This blog post is part of the series My Learning Journey for Hadoop. In this blog post I will focus on
- What is Big Data?
- Why Hadoop came into existence?
“A picture is worth a thousand words” – Keeping that in mind, I have tried to explain with less words and more images. Let me know know in comment if this is helpful or not 🙂
What is Big Data?
Where does Big Data come from?
The data coming from everywhere for example
- In last 10-15 minutes on Facebook, you see millions of links shared, event invites, friend requests, photos uploaded and comments
- Terabytes of data generated through Twitter feeds in the last few hours
- Consumer product companies and retail organizations are monitoring social media like Facebook and Twitter to get an unprecedented view into customer behaviour, preferences, and product perception
- GPS data from mobile devices
- weblogs, emails text, email attachments
- sensors used to gather climate information
- posts to social media sites,
- purchase transaction records and much more
All these together constitute Big Data.
Big Data contains both Structured and Unstructured Data
Large collection of structured and unstructured data that can be captured, stored, aggregated, analyzed and communicated to make better business decisions is called Big Data.
Big Data is Growing Fast
3Vs (volume, variety and velocity) defining Big Data
Volume refers to the amount of data
The size of available data is growing today exponentially.

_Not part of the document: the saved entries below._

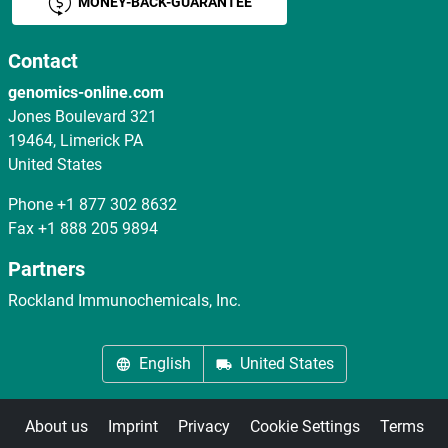
MONEY-BACK-GUARANTEE
Contact
genomics-online.com
Jones Boulevard 321
19464, Limerick PA
United States
Phone
+1 877 302 8632
Fax
+1 888 205 9894
Partners
Rockland Immunochemicals, Inc.
English
United States
About us
Imprint
Privacy
Cookie Settings
Terms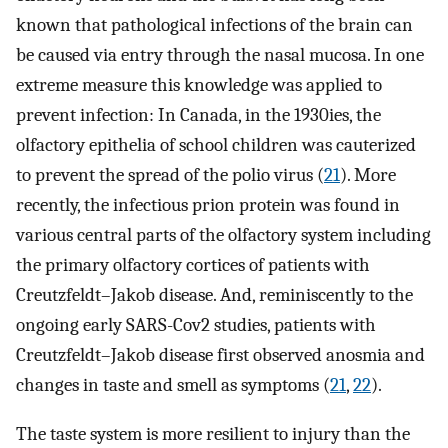
known that pathological infections of the brain can
be caused via entry through the nasal mucosa. In one
extreme measure this knowledge was applied to
prevent infection: In Canada, in the 1930ies, the
olfactory epithelia of school children was cauterized
to prevent the spread of the polio virus (
21
). More
recently, the infectious prion protein was found in
various central parts of the olfactory system including
the primary olfactory cortices of patients with
Creutzfeldt–Jakob disease. And, reminiscently to the
ongoing early SARS-Cov2 studies, patients with
Creutzfeldt–Jakob disease first observed anosmia and
changes in taste and smell as symptoms (
21
,
22
).
The taste system is more resilient to injury than the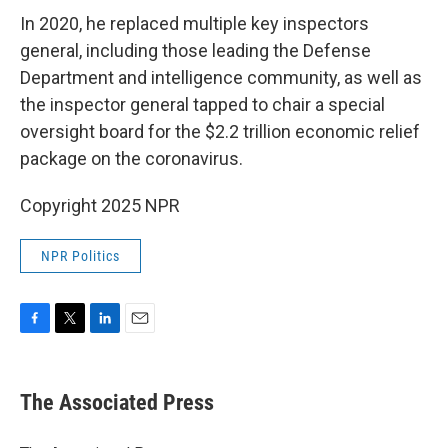
In 2020, he replaced multiple key inspectors
general, including those leading the Defense
Department and intelligence community, as well as
the inspector general tapped to chair a special
oversight board for the $2.2 trillion economic relief
package on the coronavirus.
Copyright 2025 NPR
NPR Politics
F
T
L
E
a
w
i
m
c
i
n
a
e
t
k
i
The Associated Press
b
t
e
l
o
e
d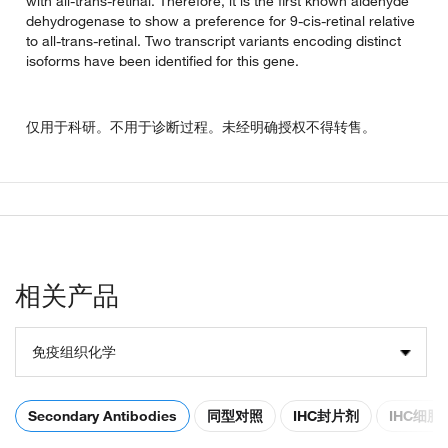
with all-trans-retinal. Therefore, it is the first known aldehyde
dehydrogenase to show a preference for 9-cis-retinal relative
to all-trans-retinal. Two transcript variants encoding distinct
isoforms have been identified for this gene.
仅用于科研。不用于诊断过程。未经明确授权不得转售。
相关产品
免疫组织化学
Secondary Antibodies
同型对照
IHC封片剂
IHC细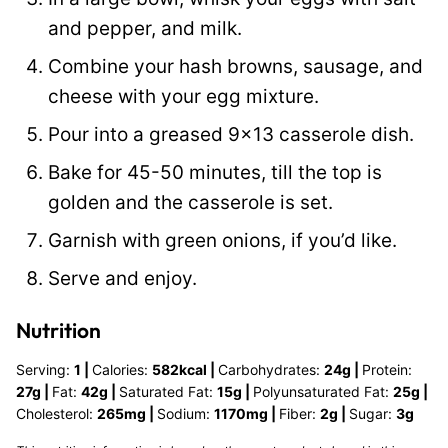
and pepper, and milk.
Combine your hash browns, sausage, and
cheese with your egg mixture.
Pour into a greased 9×13 casserole dish.
Bake for 45-50 minutes, till the top is
golden and the casserole is set.
Garnish with green onions, if you’d like.
Serve and enjoy.
Nutrition
Serving:
1
|
Calories:
582
kcal
|
Carbohydrates:
24
g
|
Protein:
27
g
|
Fat:
42
g
|
Saturated Fat:
15
g
|
Polyunsaturated Fat:
25
g
|
Cholesterol:
265
mg
|
Sodium:
1170
mg
|
Fiber:
2
g
|
Sugar:
3
g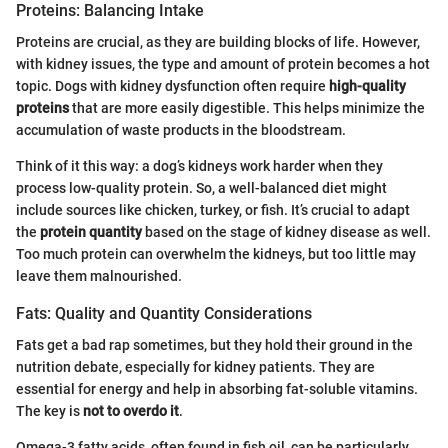
Proteins: Balancing Intake
Proteins are crucial, as they are building blocks of life. However,
with kidney issues, the type and amount of protein becomes a hot
topic. Dogs with kidney dysfunction often require
high-quality
proteins
that are more easily digestible. This helps minimize the
accumulation of waste products in the bloodstream.
Think of it this way: a dog’s kidneys work harder when they
process low-quality protein. So, a well-balanced diet might
include sources like chicken, turkey, or fish. It’s crucial to adapt
the
protein quantity
based on the stage of kidney disease as well.
Too much protein can overwhelm the kidneys, but too little may
leave them malnourished.
Fats: Quality and Quantity Considerations
Fats get a bad rap sometimes, but they hold their ground in the
nutrition debate, especially for kidney patients. They are
essential for energy and help in absorbing fat-soluble vitamins.
The key is
not to overdo it
.
Omega-3 fatty acids, often found in fish oil, can be particularly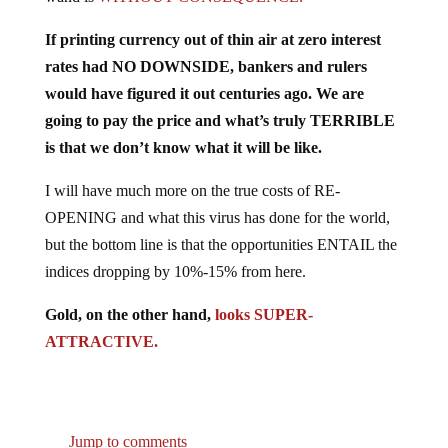
If printing currency out of thin air at zero interest
rates had NO DOWNSIDE, bankers and rulers
would have figured it out centuries ago. We are
going to pay the price and what’s truly TERRIBLE
is that we don’t know what it will be like.
I will have much more on the true costs of RE-
OPENING and what this virus has done for the world,
but the bottom line is that the opportunities ENTAIL the
indices dropping by 10%-15% from here.
Gold, on the other hand,
looks SUPER-
ATTRACTIVE.
Jump to comments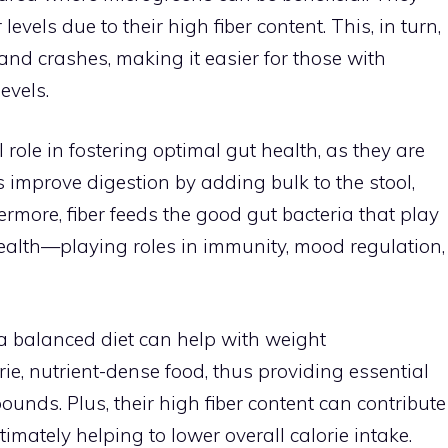
evels due to their high fiber content. This, in turn,
nd crashes, making it easier for those with
evels.
role in fostering optimal gut health, as they are
lps improve digestion by adding bulk to the stool,
ermore, fiber feeds the good gut bacteria that play
health—playing roles in immunity, mood regulation,
 a balanced diet can help with weight
e, nutrient-dense food, thus providing essential
ounds. Plus, their high fiber content can contribute
ltimately helping to lower overall calorie intake.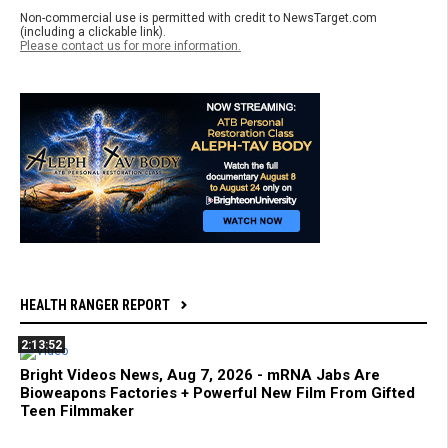
Non-commercial use is permitted with credit to NewsTarget.com
(including a clickable link).
Please contact us for more information.
HEALTH RANGER REPORT
2:13:52
Bright Videos News, Aug 7, 2026 - mRNA Jabs Are
Bioweapons Factories + Powerful New Film From Gifted
Teen Filmmaker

A text file is a few kilobytes, a sound file is a few megabytes while a full-length movie is a few gigabytes.
More sources of data are getting added on continuous basis. It is very common to have Terabytes and Petabytes of the storage system for enterprises. As the database grows the applications and architecture built to support the data needs to be changed quite often.

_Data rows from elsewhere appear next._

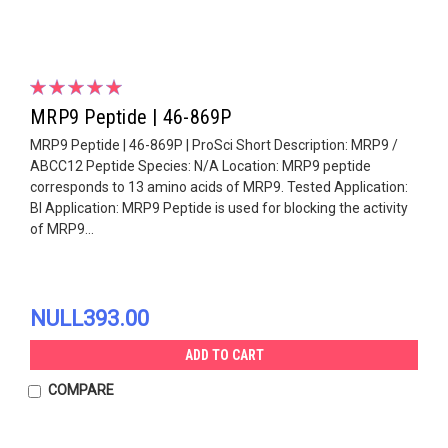
MRP9 Peptide | 46-869P
MRP9 Peptide | 46-869P | ProSci Short Description: MRP9 /
ABCC12 Peptide Species: N/A Location: MRP9 peptide
corresponds to 13 amino acids of MRP9. Tested Application:
Bl Application: MRP9 Peptide is used for blocking the activity
of MRP9...
NULL393.00
ADD TO CART
COMPARE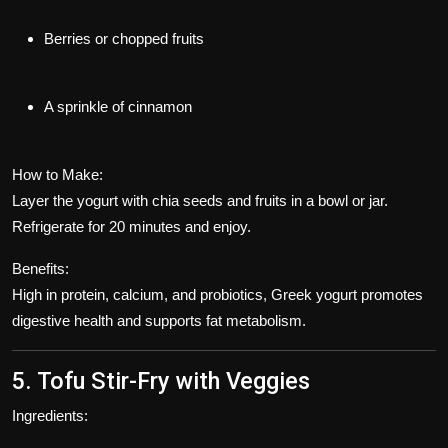
Berries or chopped fruits
A sprinkle of cinnamon
How to Make:
Layer the yogurt with chia seeds and fruits in a bowl or jar.
Refrigerate for 20 minutes and enjoy.
Benefits:
High in protein, calcium, and probiotics, Greek yogurt promotes
digestive health and supports fat metabolism.
5. Tofu Stir-Fry with Veggies
Ingredients: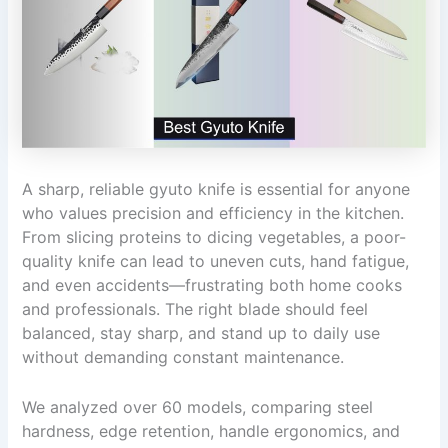
A sharp, reliable gyuto knife is essential for anyone
who values precision and efficiency in the kitchen.
From slicing proteins to dicing vegetables, a poor-
quality knife can lead to uneven cuts, hand fatigue,
and even accidents—frustrating both home cooks
and professionals. The right blade should feel
balanced, stay sharp, and stand up to daily use
without demanding constant maintenance.
We analyzed over 60 models, comparing steel
hardness, edge retention, handle ergonomics, and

Velocity refers to the speed of data processing
The data growth and social media explosion have changed how we look at the data. Initially, companies analyzed data using a batch process. One takes a chunk of data, submits a job to the server and waits for output. That process works when the incoming data rate is slower.

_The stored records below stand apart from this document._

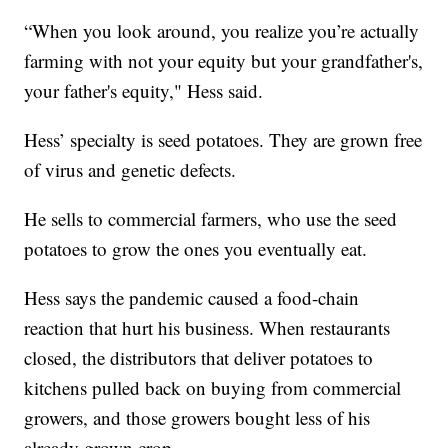
“When you look around, you realize you’re actually
farming with not your equity but your grandfather's,
your father's equity," Hess said.
Hess’ specialty is seed potatoes. They are grown free
of virus and genetic defects.
He sells to commercial farmers, who use the seed
potatoes to grow the ones you eventually eat.
Hess says the pandemic caused a food-chain
reaction that hurt his business. When restaurants
closed, the distributors that deliver potatoes to
kitchens pulled back on buying from commercial
growers, and those growers bought less of his
already grown crop.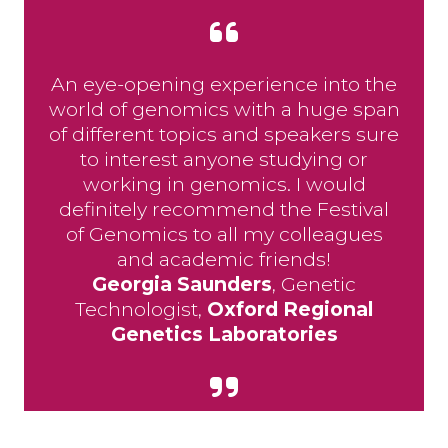
An eye-opening experience into the
world of genomics with a huge span
of different topics and speakers sure
to interest anyone studying or
working in genomics. I would
definitely recommend the Festival
of Genomics to all my colleagues
and academic friends!
Georgia Saunders
, Genetic
Technologist,
Oxford Regional
Genetics Laboratories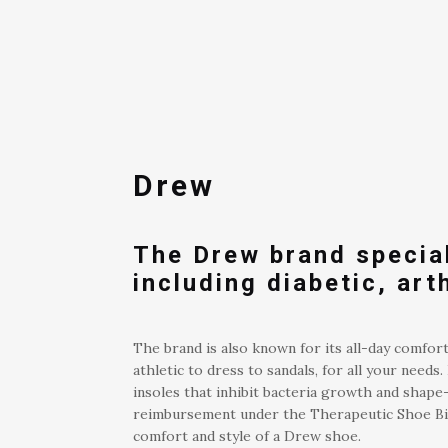
Drew
The Drew brand special
including diabetic, art
The brand is also known for its all-day comfort
athletic to dress to sandals, for all your nee
insoles that inhibit bacteria growth and shape-
reimbursement under the Therapeutic Shoe Bill
comfort and style of a Drew shoe.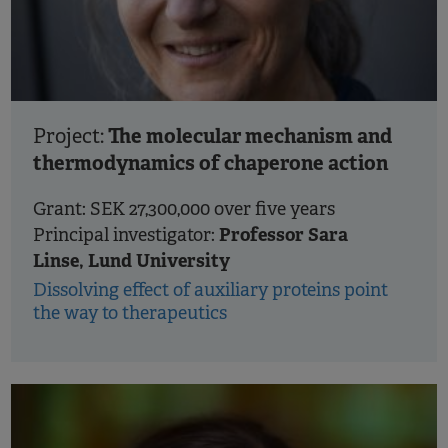
The molecular mechanism and
Project:
thermodynamics of chaperone action
Grant: SEK 27,300,000 over five years
Professor Sara
Principal investigator:
Linse, Lund University
Dissolving effect of auxiliary proteins point
the way to therapeutics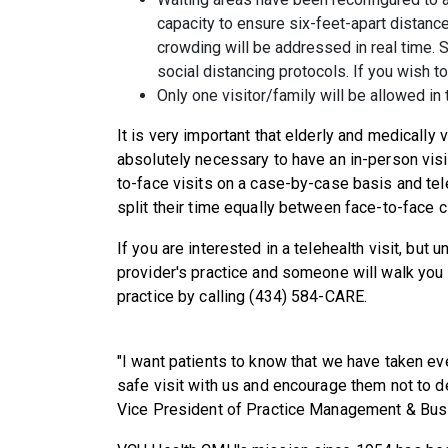
capacity to ensure six-feet-apart distanc
crowding will be addressed in real time. 
social distancing protocols. If you wish to 
Only one visitor/family will be allowed in 
It is very important that elderly and medically 
absolutely necessary to have an in-person visi
to-face visits on a case-by-case basis and teleh
split their time equally between face-to-face cli
If you are interested in a telehealth visit, but 
provider's practice and someone will walk you
practice by calling (434) 584-CARE.
"I want patients to know that we have taken ev
safe visit with us and encourage them not to d
Vice President of Practice Management & Bu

With the new sources of data such as social and mobile applications, the batch process breaks down. Today people reply on social media to update them with the latest happening. On social media sometimes a few seconds old messages (a tweet, status updates etc.) is not something interests users. They often discard old messages and pay attention to recent updates. The data movement is now almost real time and the update window has reduced to fractions of the seconds.
Variety refers to the number of types of data
From excel tables and databases, data structure has changed to lose its structure and to add hundreds of formats. Pure text, photo, audio, video, web, GPS data, sensor data, relational data bases, documents, SMS, pdf, flash etc.
Now we no longer have control over the input data format. Structure can no longer be imposed like in the past to keep control over the analysis. As new applications are introduced new data formats come to life. The real world has data in many different formats and that is the challenge we need to overcome with the Big Data.
Why Hadoop is Needed for Big Data?
Now let us see why we need Hadoop for Big Data.
Hadoop starts where distributed relational databases ends.
If relational databases can solve your problem, then you can use it but with the origin of Big Data, new challenges got introduced which traditional database system couldn’t solve fully.
Let us understand these challenges in more details.
Challenges for traditional Database management system to handle Big Data
Big Data has got variety of data means along with structured data which relational databases can handle very well, Big Data also includes unstructured data (text, log, audio, streams, video stream, sensor, GPS data). The traditional databases require the database schema to be created in ADVANCE to define the data how it would look like which makes it harder to handle Big unstructured data.
Big Data is getting generated at very high speed. The traditional databases are not designed to handle database insert/update rates required to support the speed at which Big Data arrives or needs to be analyzed.
Big Data is data in Zettabytes, growing with exponential rate. If the data to be processed is in the degree of Terabytes and petabytes, it is more appropriate to process them in parallel independent tasks and collate the results to give the output. Traditional database approach can’t handle this.
To handle these challenges a new framework came into existence, Hadoop.
Hadoop is a frame work to handle vast volume of structured and unstructured data in a distributed manner.
Hadoop is not a database
It’s very important to know that Hadoop is not replacement of traditional database.
Unlike RDBMS where you can query in real-time, the Hadoop process takes time and doesn’t produce immediate results. Hadoop is a computing architecture, not a database.